WORK TO DO:
Render every line of the entries below as a JSON list of strings, one string per line, and leave out blank lines.

_ _ _ _ _

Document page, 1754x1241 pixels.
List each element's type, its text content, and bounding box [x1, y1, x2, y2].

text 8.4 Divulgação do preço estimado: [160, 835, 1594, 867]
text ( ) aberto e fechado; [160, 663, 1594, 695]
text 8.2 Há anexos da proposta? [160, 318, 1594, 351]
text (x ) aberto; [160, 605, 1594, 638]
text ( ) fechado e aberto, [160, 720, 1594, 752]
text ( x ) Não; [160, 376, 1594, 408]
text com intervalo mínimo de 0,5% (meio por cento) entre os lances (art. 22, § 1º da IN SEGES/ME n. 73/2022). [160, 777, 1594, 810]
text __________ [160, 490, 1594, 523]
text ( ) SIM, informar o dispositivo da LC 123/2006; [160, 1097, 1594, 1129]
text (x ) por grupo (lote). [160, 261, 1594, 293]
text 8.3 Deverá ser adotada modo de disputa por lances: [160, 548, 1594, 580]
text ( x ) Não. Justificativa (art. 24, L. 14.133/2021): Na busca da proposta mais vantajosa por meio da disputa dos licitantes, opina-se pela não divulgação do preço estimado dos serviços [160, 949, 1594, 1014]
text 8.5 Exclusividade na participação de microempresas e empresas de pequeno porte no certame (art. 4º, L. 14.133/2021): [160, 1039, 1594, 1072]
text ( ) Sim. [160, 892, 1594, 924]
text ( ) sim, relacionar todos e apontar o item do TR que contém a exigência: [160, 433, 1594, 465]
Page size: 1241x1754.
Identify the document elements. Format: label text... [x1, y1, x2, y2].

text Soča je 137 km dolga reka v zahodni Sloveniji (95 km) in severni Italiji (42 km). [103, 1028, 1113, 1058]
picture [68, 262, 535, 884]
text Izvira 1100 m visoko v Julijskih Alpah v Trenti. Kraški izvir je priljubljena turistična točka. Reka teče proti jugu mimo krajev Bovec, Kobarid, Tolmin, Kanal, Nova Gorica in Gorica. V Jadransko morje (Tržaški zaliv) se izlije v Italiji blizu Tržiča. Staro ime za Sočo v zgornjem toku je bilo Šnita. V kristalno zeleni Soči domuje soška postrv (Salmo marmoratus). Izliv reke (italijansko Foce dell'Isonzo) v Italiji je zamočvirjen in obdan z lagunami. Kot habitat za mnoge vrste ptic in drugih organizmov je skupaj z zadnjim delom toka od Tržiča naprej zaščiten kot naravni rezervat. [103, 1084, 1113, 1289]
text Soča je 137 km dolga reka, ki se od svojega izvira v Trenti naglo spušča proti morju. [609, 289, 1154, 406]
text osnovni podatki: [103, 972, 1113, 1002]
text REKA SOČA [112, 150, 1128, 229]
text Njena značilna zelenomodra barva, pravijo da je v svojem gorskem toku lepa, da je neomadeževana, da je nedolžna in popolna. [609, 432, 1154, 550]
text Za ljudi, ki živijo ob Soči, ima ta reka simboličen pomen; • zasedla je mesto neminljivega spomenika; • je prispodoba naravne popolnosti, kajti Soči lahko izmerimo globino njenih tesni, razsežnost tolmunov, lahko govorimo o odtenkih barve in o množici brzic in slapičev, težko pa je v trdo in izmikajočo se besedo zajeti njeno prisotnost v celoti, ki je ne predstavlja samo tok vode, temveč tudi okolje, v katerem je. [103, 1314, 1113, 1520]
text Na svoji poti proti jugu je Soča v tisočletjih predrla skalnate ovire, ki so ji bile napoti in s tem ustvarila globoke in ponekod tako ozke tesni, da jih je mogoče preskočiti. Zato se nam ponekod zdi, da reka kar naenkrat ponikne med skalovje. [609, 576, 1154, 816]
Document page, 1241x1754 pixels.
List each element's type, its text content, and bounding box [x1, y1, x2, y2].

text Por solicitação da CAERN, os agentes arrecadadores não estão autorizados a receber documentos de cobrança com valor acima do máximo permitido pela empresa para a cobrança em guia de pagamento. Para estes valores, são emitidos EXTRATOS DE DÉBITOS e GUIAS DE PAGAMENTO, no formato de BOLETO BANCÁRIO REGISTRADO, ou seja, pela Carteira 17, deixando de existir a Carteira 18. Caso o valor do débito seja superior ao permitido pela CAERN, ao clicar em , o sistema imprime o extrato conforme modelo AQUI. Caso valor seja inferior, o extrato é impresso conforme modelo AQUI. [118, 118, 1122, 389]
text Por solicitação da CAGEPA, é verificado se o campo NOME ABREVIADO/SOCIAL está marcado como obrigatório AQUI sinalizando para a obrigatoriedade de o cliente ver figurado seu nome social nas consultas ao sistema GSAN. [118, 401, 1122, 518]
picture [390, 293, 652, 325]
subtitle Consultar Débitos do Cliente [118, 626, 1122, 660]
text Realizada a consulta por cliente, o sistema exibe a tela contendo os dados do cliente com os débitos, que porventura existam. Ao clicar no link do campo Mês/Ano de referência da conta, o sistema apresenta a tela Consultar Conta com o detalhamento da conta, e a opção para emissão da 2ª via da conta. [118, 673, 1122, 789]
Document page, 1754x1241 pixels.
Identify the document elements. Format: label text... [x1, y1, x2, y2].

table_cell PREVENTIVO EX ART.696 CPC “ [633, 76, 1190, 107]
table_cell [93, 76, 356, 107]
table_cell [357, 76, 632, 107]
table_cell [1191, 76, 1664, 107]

_ _ _ _ _

SOLUTION:
[
  "Document page, 1754x1241 pixels.",
  "List each element's type, its text content, and bounding box [x1, y1, x2, y2].",
  "text 8.4 Divulgação do preço estimado: [160, 835, 1594, 867]",
  "text ( ) aberto e fechado; [160, 663, 1594, 695]",
  "text 8.2 Há anexos da proposta? [160, 318, 1594, 351]",
  "text (x ) aberto; [160, 605, 1594, 638]",
  "text ( ) fechado e aberto, [160, 720, 1594, 752]",
  "text ( x ) Não; [160, 376, 1594, 408]",
  "text com intervalo mínimo de 0,5% (meio por cento) entre os lances (art. 22, § 1º da IN SEGES/ME n. 73/2022). [160, 777, 1594, 810]",
  "text __________ [160, 490, 1594, 523]",
  "text ( ) SIM, informar o dispositivo da LC 123/2006; [160, 1097, 1594, 1129]",
  "text (x ) por grupo (lote). [160, 261, 1594, 293]",
  "text 8.3 Deverá ser adotada modo de disputa por lances: [160, 548, 1594, 580]",
  "text ( x ) Não. Justificativa (art. 24, L. 14.133/2021): Na busca da proposta mais vantajosa por meio da disputa dos licitantes, opina-se pela não divulgação do preço estimado dos serviços [160, 949, 1594, 1014]",
  "text 8.5 Exclusividade na participação de microempresas e empresas de pequeno porte no certame (art. 4º, L. 14.133/2021): [160, 1039, 1594, 1072]",
  "text ( ) Sim. [160, 892, 1594, 924]",
  "text ( ) sim, relacionar todos e apontar o item do TR que contém a exigência: [160, 433, 1594, 465]",
  "Page size: 1241x1754.",
  "Identify the document elements. Format: label text... [x1, y1, x2, y2].",
  "text Soča je 137 km dolga reka v zahodni Sloveniji (95 km) in severni Italiji (42 km). [103, 1028, 1113, 1058]",
  "picture [68, 262, 535, 884]",
  "text Izvira 1100 m visoko v Julijskih Alpah v Trenti. Kraški izvir je priljubljena turistična točka. Reka teče proti jugu mimo krajev Bovec, Kobarid, Tolmin, Kanal, Nova Gorica in Gorica. V Jadransko morje (Tržaški zaliv) se izlije v Italiji blizu Tržiča. Staro ime za Sočo v zgornjem toku je bilo Šnita. V kristalno zeleni Soči domuje soška postrv (Salmo marmoratus). Izliv reke (italijansko Foce dell'Isonzo) v Italiji je zamočvirjen in obdan z lagunami. Kot habitat za mnoge vrste ptic in drugih organizmov je skupaj z zadnjim delom toka od Tržiča naprej zaščiten kot naravni rezervat. [103, 1084, 1113, 1289]",
  "text Soča je 137 km dolga reka, ki se od svojega izvira v Trenti naglo spušča proti morju. [609, 289, 1154, 406]",
  "text osnovni podatki: [103, 972, 1113, 1002]",
  "text REKA SOČA [112, 150, 1128, 229]",
  "text Njena značilna zelenomodra barva, pravijo da je v svojem gorskem toku lepa, da je neomadeževana, da je nedolžna in popolna. [609, 432, 1154, 550]",
  "text Za ljudi, ki živijo ob Soči, ima ta reka simboličen pomen; • zasedla je mesto neminljivega spomenika; • je prispodoba naravne popolnosti, kajti Soči lahko izmerimo globino njenih tesni, razsežnost tolmunov, lahko govorimo o odtenkih barve in o množici brzic in slapičev, težko pa je v trdo in izmikajočo se besedo zajeti njeno prisotnost v celoti, ki je ne predstavlja samo tok vode, temveč tudi okolje, v katerem je. [103, 1314, 1113, 1520]",
  "text Na svoji poti proti jugu je Soča v tisočletjih predrla skalnate ovire, ki so ji bile napoti in s tem ustvarila globoke in ponekod tako ozke tesni, da jih je mogoče preskočiti. Zato se nam ponekod zdi, da reka kar naenkrat ponikne med skalovje. [609, 576, 1154, 816]",
  "Document page, 1241x1754 pixels.",
  "List each element's type, its text content, and bounding box [x1, y1, x2, y2].",
  "text Por solicitação da CAERN, os agentes arrecadadores não estão autorizados a receber documentos de cobrança com valor acima do máximo permitido pela empresa para a cobrança em guia de pagamento. Para estes valores, são emitidos EXTRATOS DE DÉBITOS e GUIAS DE PAGAMENTO, no formato de BOLETO BANCÁRIO REGISTRADO, ou seja, pela Carteira 17, deixando de existir a Carteira 18. Caso o valor do débito seja superior ao permitido pela CAERN, ao clicar em , o sistema imprime o extrato conforme modelo AQUI. Caso valor seja inferior, o extrato é impresso conforme modelo AQUI. [118, 118, 1122, 389]",
  "text Por solicitação da CAGEPA, é verificado se o campo NOME ABREVIADO/SOCIAL está marcado como obrigatório AQUI sinalizando para a obrigatoriedade de o cliente ver figurado seu nome social nas consultas ao sistema GSAN. [118, 401, 1122, 518]",
  "picture [390, 293, 652, 325]",
  "subtitle Consultar Débitos do Cliente [118, 626, 1122, 660]",
  "text Realizada a consulta por cliente, o sistema exibe a tela contendo os dados do cliente com os débitos, que porventura existam. Ao clicar no link do campo Mês/Ano de referência da conta, o sistema apresenta a tela Consultar Conta com o detalhamento da conta, e a opção para emissão da 2ª via da conta. [118, 673, 1122, 789]",
  "Document page, 1754x1241 pixels.",
  "Identify the document elements. Format: label text... [x1, y1, x2, y2].",
  "table_cell PREVENTIVO EX ART.696 CPC “ [633, 76, 1190, 107]",
  "table_cell [93, 76, 356, 107]",
  "table_cell [357, 76, 632, 107]",
  "table_cell [1191, 76, 1664, 107]"
]